It underlines accommodative policy, gradual withdrawal of fiscal support
Economic activity will continue to accelerate in China next year on the back of existing supportive policies, despite a grim outlook for global growth due to the resurgence in novel coronavirus cases and lockdowns, economists said.
The comments came after the World Bank updated its projections for China's GDP growth on Wednesday and said the country will return to its pre-pandemic growth level next year. The World Bank expects China's GDP to grow by 7.9 percent next year, compared with 2 percent this year, on the back of improved consumer and business confidence along with better labor market conditions.
Although the growth rate remained unchanged from the bank's projection this summer, the new report suggested navigating near-term uncertainty, which will require an accommodative policy framework calibrated to the pace of the recovery in China and the rest of the world.
"A premature policy exit and excessive tightening could derail the recovery," it said. "Along with a flexible and supportive monetary policy, China could use its fiscal space to hedge against downside risks to growth and ensure a smooth rotation from public to private demand."
After its initial rebound, global activity has shown some signs of slowdown recently. New global cases of COVID-19 increased to more than 625,000 per day in December, while daily fatalities rose to nearly 11,000. The recovery of the global goods trade has also slowed amid lagging trade in services, which may put pressure on China's sustained recovery, the World Bank said.

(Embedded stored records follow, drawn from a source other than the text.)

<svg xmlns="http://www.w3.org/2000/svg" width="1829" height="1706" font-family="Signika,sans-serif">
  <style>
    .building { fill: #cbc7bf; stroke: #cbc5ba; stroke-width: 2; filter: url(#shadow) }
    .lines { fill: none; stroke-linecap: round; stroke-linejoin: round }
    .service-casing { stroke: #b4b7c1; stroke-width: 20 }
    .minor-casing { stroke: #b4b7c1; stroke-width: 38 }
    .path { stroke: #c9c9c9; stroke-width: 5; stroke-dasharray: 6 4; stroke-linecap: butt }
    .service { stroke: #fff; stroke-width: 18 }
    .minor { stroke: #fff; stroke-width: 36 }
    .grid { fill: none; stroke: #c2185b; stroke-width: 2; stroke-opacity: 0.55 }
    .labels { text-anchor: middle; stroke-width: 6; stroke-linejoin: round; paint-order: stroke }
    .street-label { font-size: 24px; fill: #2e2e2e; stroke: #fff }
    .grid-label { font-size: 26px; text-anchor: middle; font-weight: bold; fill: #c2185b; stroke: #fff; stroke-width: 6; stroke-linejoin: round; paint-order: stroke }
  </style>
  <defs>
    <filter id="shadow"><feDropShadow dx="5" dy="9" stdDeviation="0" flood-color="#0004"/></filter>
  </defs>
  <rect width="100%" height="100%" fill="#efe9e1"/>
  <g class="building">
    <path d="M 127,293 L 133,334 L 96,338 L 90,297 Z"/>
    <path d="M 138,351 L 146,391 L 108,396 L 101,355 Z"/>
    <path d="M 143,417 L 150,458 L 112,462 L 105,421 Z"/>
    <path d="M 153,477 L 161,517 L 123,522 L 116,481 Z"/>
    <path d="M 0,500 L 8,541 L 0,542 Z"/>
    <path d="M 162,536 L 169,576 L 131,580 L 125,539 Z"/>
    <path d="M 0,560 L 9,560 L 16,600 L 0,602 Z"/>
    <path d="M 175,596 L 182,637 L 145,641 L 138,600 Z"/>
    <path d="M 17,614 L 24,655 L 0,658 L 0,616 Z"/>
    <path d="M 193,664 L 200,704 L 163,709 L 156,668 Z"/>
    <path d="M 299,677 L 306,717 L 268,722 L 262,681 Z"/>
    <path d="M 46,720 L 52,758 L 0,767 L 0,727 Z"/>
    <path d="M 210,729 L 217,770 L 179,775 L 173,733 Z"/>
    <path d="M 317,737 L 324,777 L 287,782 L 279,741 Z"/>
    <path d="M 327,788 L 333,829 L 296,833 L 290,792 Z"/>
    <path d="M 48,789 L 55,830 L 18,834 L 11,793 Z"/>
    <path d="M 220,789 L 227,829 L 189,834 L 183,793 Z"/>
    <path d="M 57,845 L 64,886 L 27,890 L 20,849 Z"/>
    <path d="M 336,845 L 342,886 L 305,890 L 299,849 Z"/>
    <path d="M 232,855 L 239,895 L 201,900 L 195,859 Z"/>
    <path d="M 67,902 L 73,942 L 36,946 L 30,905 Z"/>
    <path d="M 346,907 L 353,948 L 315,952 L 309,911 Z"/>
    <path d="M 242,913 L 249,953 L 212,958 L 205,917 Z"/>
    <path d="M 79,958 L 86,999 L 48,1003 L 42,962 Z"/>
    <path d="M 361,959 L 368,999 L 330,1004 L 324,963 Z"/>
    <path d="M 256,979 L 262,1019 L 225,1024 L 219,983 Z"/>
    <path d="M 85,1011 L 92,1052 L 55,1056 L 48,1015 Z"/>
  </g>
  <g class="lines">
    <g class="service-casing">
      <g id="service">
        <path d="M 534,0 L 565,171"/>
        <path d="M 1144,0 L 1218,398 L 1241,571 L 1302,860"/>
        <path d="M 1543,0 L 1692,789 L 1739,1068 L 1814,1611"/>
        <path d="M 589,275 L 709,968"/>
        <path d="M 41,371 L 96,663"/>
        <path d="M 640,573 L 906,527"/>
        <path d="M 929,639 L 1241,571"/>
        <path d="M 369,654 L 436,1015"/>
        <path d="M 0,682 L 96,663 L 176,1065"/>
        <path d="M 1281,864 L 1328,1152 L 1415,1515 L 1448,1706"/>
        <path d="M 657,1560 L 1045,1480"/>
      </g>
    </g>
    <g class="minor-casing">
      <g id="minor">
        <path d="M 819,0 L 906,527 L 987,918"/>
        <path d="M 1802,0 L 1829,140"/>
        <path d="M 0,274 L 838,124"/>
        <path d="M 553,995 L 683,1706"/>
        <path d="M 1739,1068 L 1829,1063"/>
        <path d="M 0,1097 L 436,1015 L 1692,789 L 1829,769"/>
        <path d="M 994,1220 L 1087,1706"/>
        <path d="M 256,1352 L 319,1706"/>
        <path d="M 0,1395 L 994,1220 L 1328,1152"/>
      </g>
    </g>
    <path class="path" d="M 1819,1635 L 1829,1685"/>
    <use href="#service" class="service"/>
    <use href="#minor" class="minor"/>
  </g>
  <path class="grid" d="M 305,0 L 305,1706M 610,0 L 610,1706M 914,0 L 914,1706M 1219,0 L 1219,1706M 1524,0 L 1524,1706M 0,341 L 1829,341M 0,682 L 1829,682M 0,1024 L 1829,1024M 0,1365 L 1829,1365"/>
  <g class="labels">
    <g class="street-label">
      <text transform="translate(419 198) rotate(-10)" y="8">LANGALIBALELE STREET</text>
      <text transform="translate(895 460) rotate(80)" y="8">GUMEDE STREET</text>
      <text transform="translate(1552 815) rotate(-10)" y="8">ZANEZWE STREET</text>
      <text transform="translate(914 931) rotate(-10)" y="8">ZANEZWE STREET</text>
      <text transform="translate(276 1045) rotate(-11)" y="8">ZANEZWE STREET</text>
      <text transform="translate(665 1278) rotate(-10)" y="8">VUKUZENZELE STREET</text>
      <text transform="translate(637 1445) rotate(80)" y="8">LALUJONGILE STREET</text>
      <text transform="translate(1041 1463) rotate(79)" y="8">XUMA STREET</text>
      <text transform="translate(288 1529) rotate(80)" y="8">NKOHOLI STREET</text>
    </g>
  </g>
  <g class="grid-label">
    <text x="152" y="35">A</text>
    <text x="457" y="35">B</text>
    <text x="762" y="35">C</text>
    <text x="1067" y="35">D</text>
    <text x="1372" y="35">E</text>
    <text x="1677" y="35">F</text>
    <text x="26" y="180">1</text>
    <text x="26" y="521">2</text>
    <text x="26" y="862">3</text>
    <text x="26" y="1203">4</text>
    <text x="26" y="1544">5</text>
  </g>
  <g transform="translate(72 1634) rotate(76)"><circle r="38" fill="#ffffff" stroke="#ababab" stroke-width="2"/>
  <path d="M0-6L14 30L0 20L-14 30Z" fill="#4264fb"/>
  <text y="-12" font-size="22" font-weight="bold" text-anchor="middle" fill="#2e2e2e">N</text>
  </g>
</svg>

"The global environment remains highly uncertain and this calls for an accommodative policy framework," said Martin Raiser, country director for China at the World Bank.
"The withdrawal of fiscal support should proceed gradually, but the focus should shift from traditional infrastructure to more social spending and green investment."
To deal with uncertainties, for example, the special direct fiscal transfers to local governments, a new mechanism launched this year to ensure fiscal and bailout funds can be directly received by primary-level government departments and entities, could be extended through next year and explicitly targeted to increase social spending and/or green investment by local governments, said the World Bank report.
Sebastian Eckardt, lead economist for the World Bank in China, said China will need to embrace the growth potential of its most developed and innovative metropolitan areas and city clusters to rebalance the economy from investment to more innovation and services-driven growth.
"Such a shift will need to be accompanied by fiscal policies to ensure more equitable public service delivery and increased investment in human capital for people living outside urban areas and coastal provinces," Eckardt said.
Freddy Wong, managing director and head of fixed income for the Asia-Pacific region at Invesco, a US-based investment firm, said China may lower the fiscal deficit-to-GDP ratio next year and moderately control the issuance of local government debt in order to ease bond default risk pressure.
There may also be some other measures like injecting funds into local governments or their financing vehicles next year to ensure that their balance sheets are healthy, said Wong.
On Tuesday, an executive meeting of the State Council, the country's Cabinet, decided to extend the tenure of two monetary policy tools－allowing small and micro enterprises to delay loan principal and interest repayments, and offering credit loans with favorable prices to small businesses. Though these two mechanisms were supposed to end by this year, the meeting did not clarify as to how long the tools will be extended.
The extended monetary actions will help small and micro enterprises to better adjust to the changes in the domestic and external environment, while achieving a steady recovery in production, experts said.
Wen Bin, chief researcher at China Minsheng Bank, said new policies will help increase credit to smaller businesses and sustain the economic recovery, as headwinds may still continue next year in the early months.
In terms of monetary policy, the People's Bank of China should return to more conventional tools while phasing out window guidance, lending targets and relending facilities. It should also consider providing targeted support to ease COVID-19 shocks, according to economists from the World Bank.